To: mishedlo who wrote (3318)12/12/2003 3:37:31 PM
From: Jim Willie CB  Read Replies (3) | Respond to of 110194
 
to assume Greeny remains in control of STrates is folly

in the exuberant mid 1990's, he was pulled into lowering STrates

later in the 1990's, he was pulled into raising rates

his error is in going too far, after the long end tells him to stop
in July, the long end revolted
he has not stopped
that is precisely his error

you assume he can go counter to the gold price, the USDollar trend, and the CRB index
he cannot

in the next two years, I expect widespread faith in the Fed to be destroyed
and the USDollar will succumb in the process
/ jim



To: mishedlo who wrote (3318)12/12/2003 4:17:06 PM
From: russwinter  Read Replies (2) | Respond to of 110194
 
<He is TELLING THE WHOLE FN WORLD rates are going to be held low, yet everyone wants to bet against it.>

It's a fair bet IMO: today we got $410 gold, $1.00 Cu, $33 oil, $7 NG, the USD below 89, another Baltic freight spike, and on and on. Easy Al can't operate in a vacuum. Rest of the world is in inflation shock mode.

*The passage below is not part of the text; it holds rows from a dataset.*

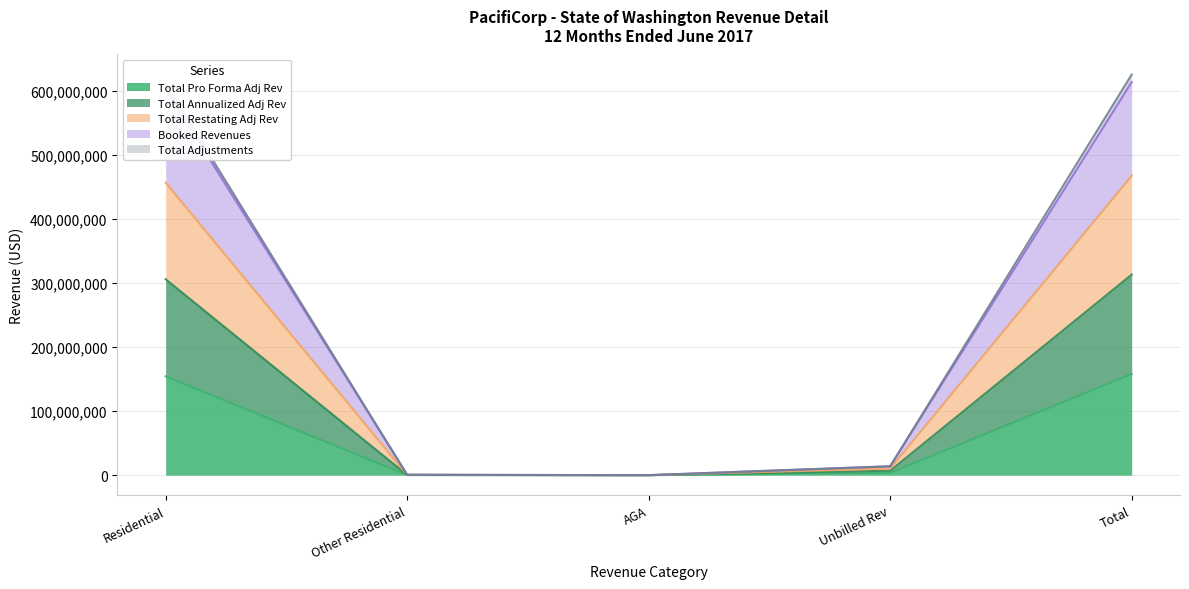

True or false: Total Pro Forma Adj Rev has a value of 154255549.4 at Residential.

True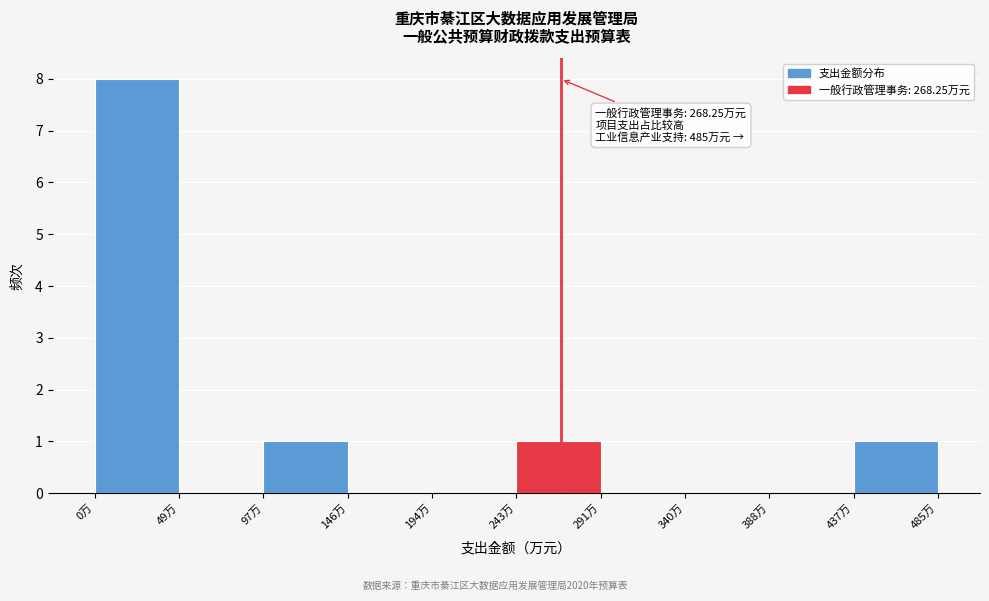

Over which range of the x-axis is the bar tallest?

0 to 50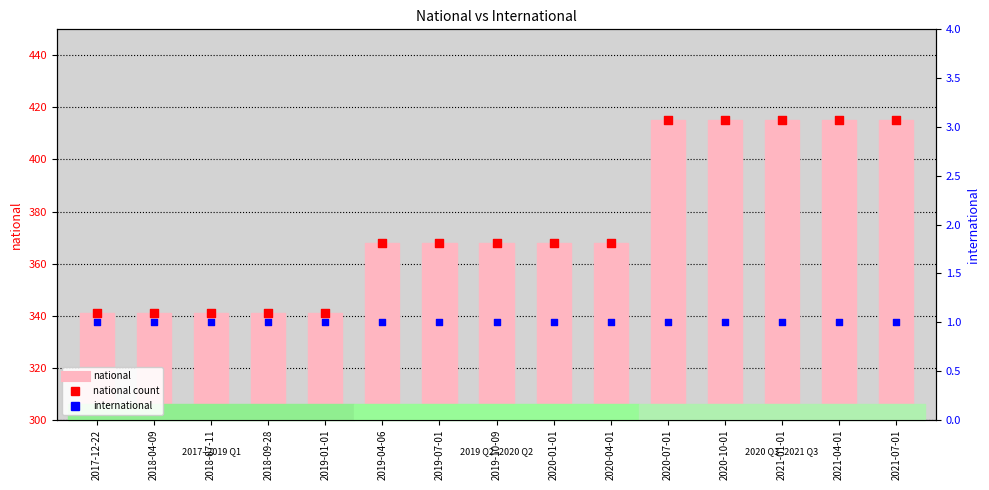

Which series has the largest Y range (max minus min)?

national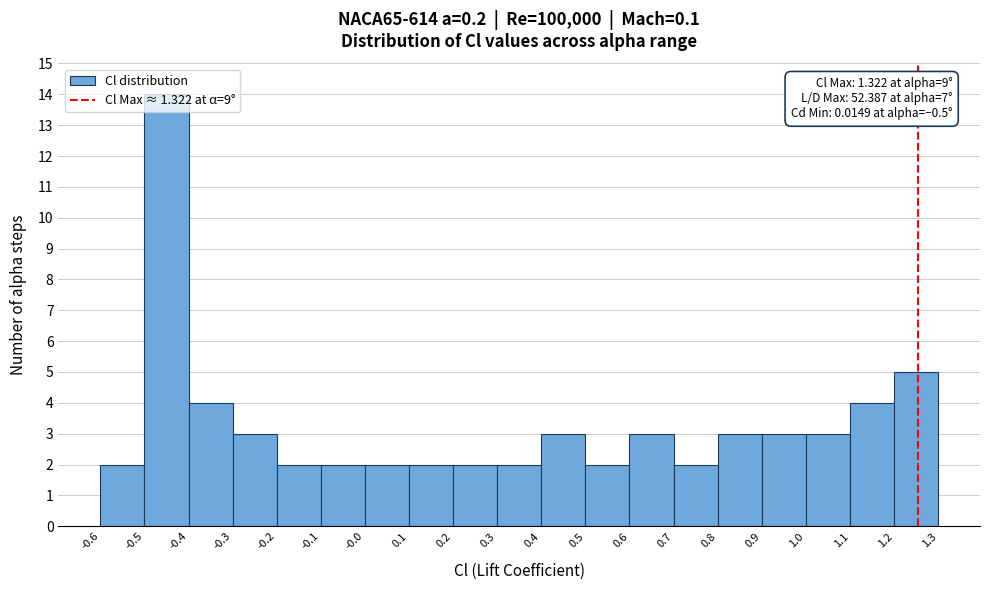

Which range on the x-axis has the tallest bar?

-0.5 to -0.4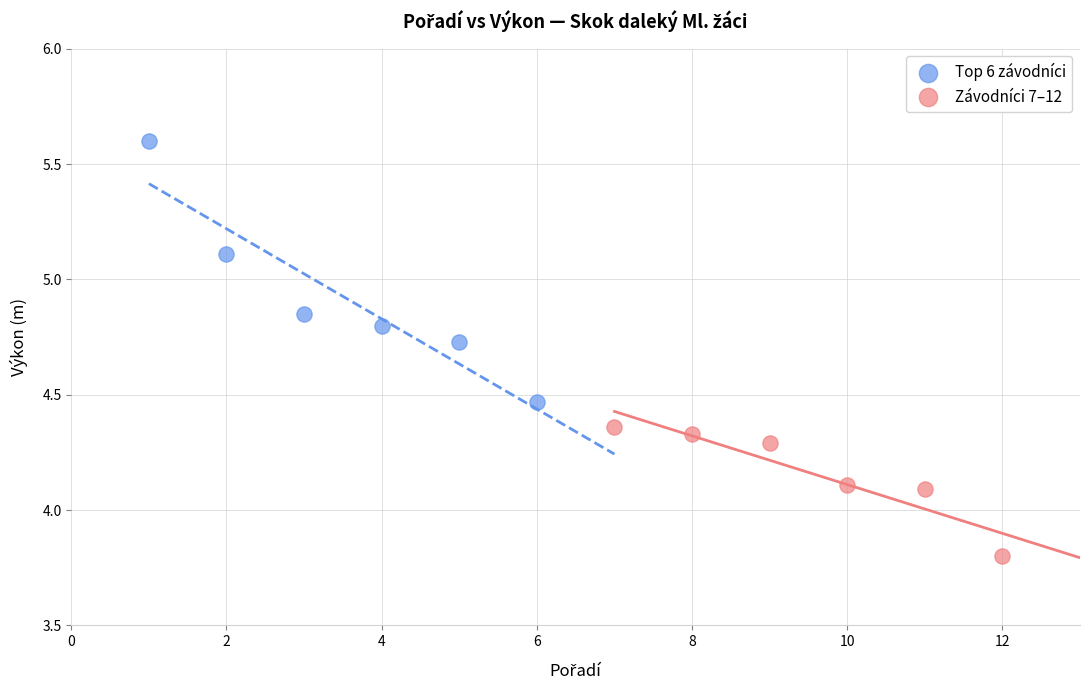

Which series has the largest Y range (max minus min)?

Top 6 závodníci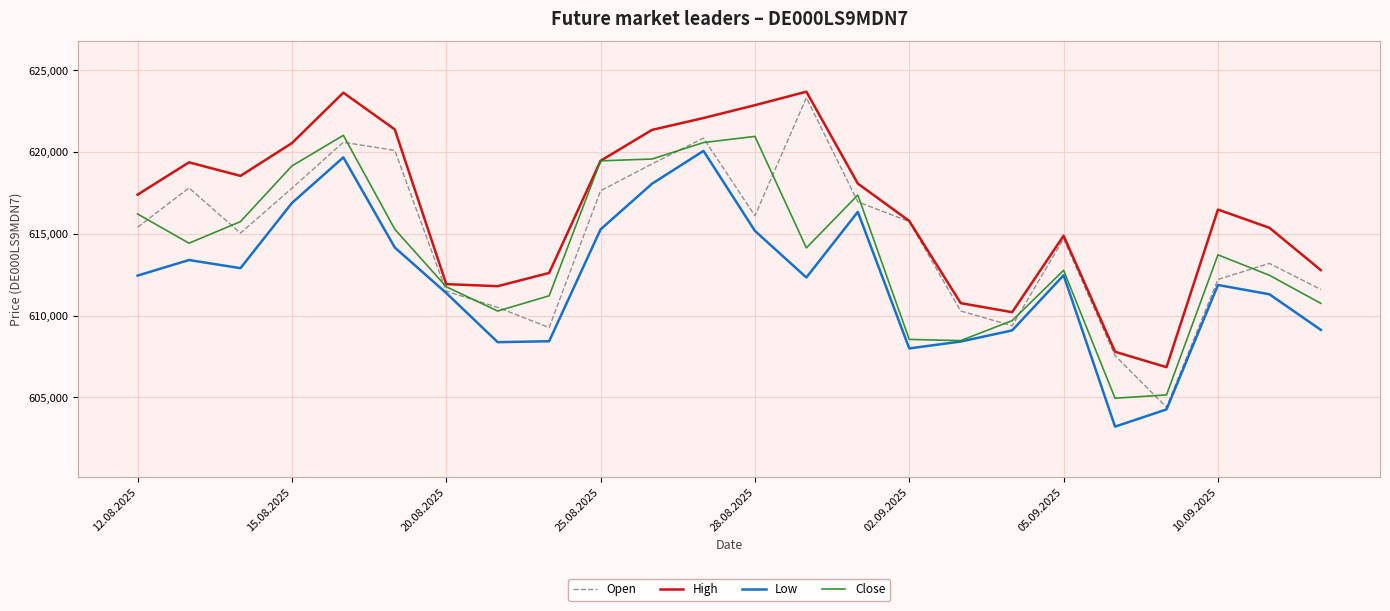

List the series in order of their overall mean, lowest first.

Low, Close, Open, High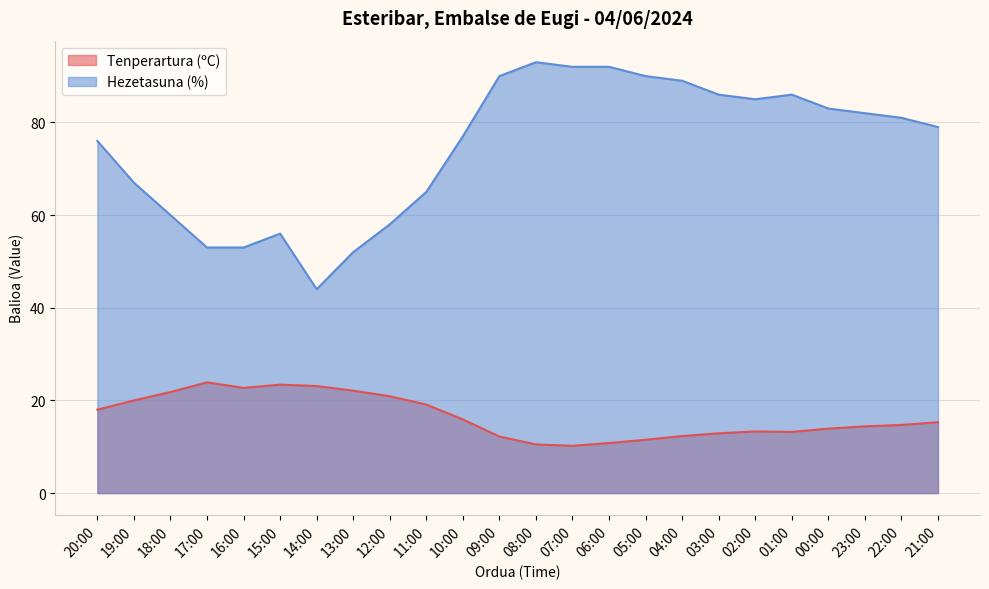

Reading left to right, transcribe all the data shown in this chart.

Tenperartura (ºC): 18.0	20.0	21.8	23.9	22.7	23.4	23.1	22.1	20.9	19.1	15.9	12.2	10.5	10.2	10.8	11.5	12.3	12.9	13.3	13.2	13.9	14.4	14.7	15.3
Hezetasuna (%): 76.0	67.0	60.0	53.0	53.0	56.0	44.0	52.0	58.0	65.0	77.0	90.0	93.0	92.0	92.0	90.0	89.0	86.0	85.0	86.0	83.0	82.0	81.0	79.0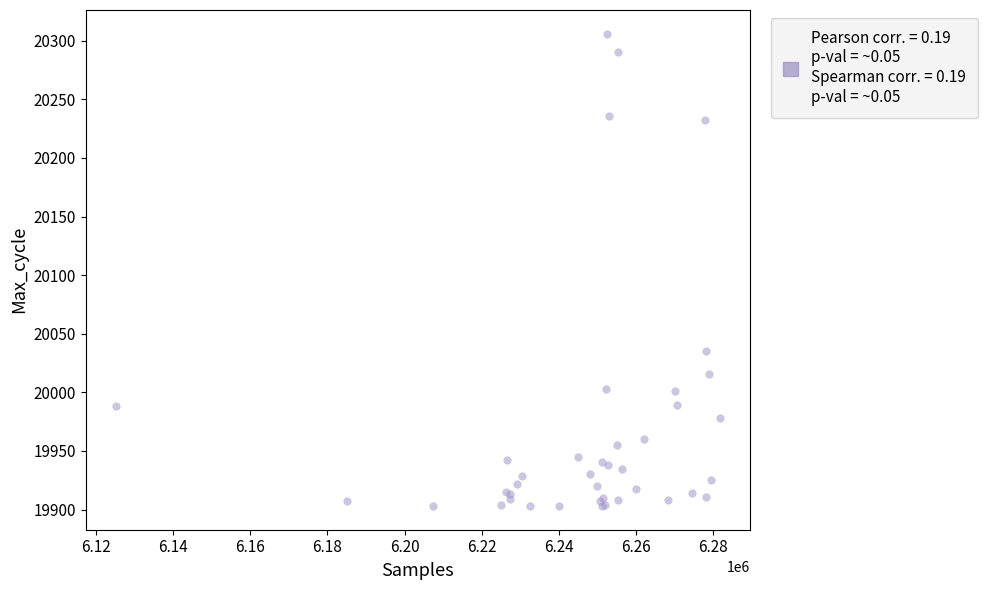

What Y value in the scatter plot is closest to 20104?

20035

To: mishedlo who wrote (3318)12/14/2003 1:22:56 PM
From: Rarebird  Read Replies (5) | Respond to of 110194
 
< I think a lot of this nonsense is just to get Bush re-elected>

No doubt. However, any glance at the history of currency crises will show that LONG before a nation sports a government deficit and official interest rates as far out of synch as those now displayed by the US, that nation's currency has CRASHED in ruins. Barring a RADICAL change in direction, that fate awaits the US Dollar. Judging by the latest FOMC thoughts, there is no prospect of a change in direction, radical or otherwise.

President Bush has just confirmed (echoing his Treasurer, Mr. Snow) that the US has a "strong Dollar policy". This might just be the catalyst needed for the beleaguered Buck to REALLY go south. With the Fed having all but pledged to keep current US 1.00% interest rates intact until 2005, the Dollar has certainly got its work cut out for it.

On the Gold front, Investors are not yet confident that Gold won't go back BELOW $US 400. The "mini correction" this week followed by the close at a new high will be eating away at that lack of confidence.

I see so much fear in Gold land. That is why Gold stock investors are still looking back at where Gold has been rather than looking forward to where it is going. Fear is still overcoming greed, so far. Gold stocks will take off as soon as investors are confident that Gold is not going back below $US 400. That could take place on any Comex spot future Gold close between $US 410 and 420. A few closes above the old cyclical high in 1996 at $414 should do the trick.

The major potential danger I see is the practice of many banks to play a version of the $US "carry trade" against the $US. These banks are borrowing US Dollars at present VERY low rates to buy Other Foreign Currencies which yield much higher rates on a short-term basis. If this carry trade unravels, and all carry trades of this nature unravel eventually, these other currencies will correct, possibly violently, against the $US.